In the aftermath it’s time to remember that President Lyndon Johnson, the most effective politician of his generation, was never involved in the Black Freedom Movement, although he did pass far-reaching legislation in response to a robust and in many ways revolutionary movement in the streets. Franklin Delano Roosevelt was not a labor leader, and yet he presided over critical social and pro-labor legislation in a time of radical labor mobilization in shops and factories across the land. And Abraham Lincoln was not a member of an abolitionist political party, but reality forced upon him the freeing of an enslaved people. Each of these three responded to grassroots movements for social justice on the ground.
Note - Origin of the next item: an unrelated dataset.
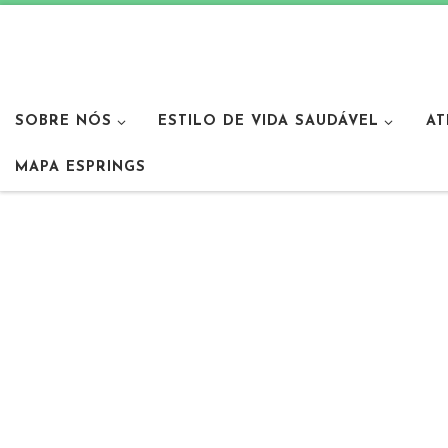
SOBRE NÓS
ESTILO DE VIDA SAUDÁVEL
AT
MAPA ESPRINGS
And it’s to movements on the ground that we must turn as we think beyond this election or the next, and consider—in the midst of massive economic calamity—the problems and possibilities of building a future of peace and love and justice. We may not be able to will a movement into being, but neither can we sit idly waiting for a social movement to spring full grown, as from the head of Zeus. We have to agitate for democracy and egalitarianism, press harder for human rights, link the demands that animate us, and learn to build a new society through our collective self-transformations and our limited everyday struggles. We must seek ways to live sustainably; to stop the addiction to consumption and development and military power; to become real actors and authentic subjects in our own history.
It is surely a unique, awe-inspiring moment. The Obama campaign offered up a new paradigm, activated young people under thirty who have not heretofore exercised the franchise, and illustrated that substantial numbers of white people and Latino people and Asian-American people would indeed vote for a black man. A new generation has learned the tools of campaigning, community organizing, and political discourse and debate. Now their experience can be put to use mobilizing those same people to insist on the changes they imagined. Within the context of cultivating the tacit myth of being a post-racial society, the Obama campaign inspired and mined a deeper longing for humanizing racial unity—even racial unity based on justice. There is change in the air—evidence that the population has travelled some distance—as well as the familiar stench of a racist history.
Our favorite moment came in the heat of the primary battle when now President Obama was asked who he thought Martin Luther King Jr. would support, Clinton or himself. Without hesitation, he responded that Reverend King would be unlikely to support or endorse either of them, because he’d be in the streets building a movement for justice. That seems exactly right.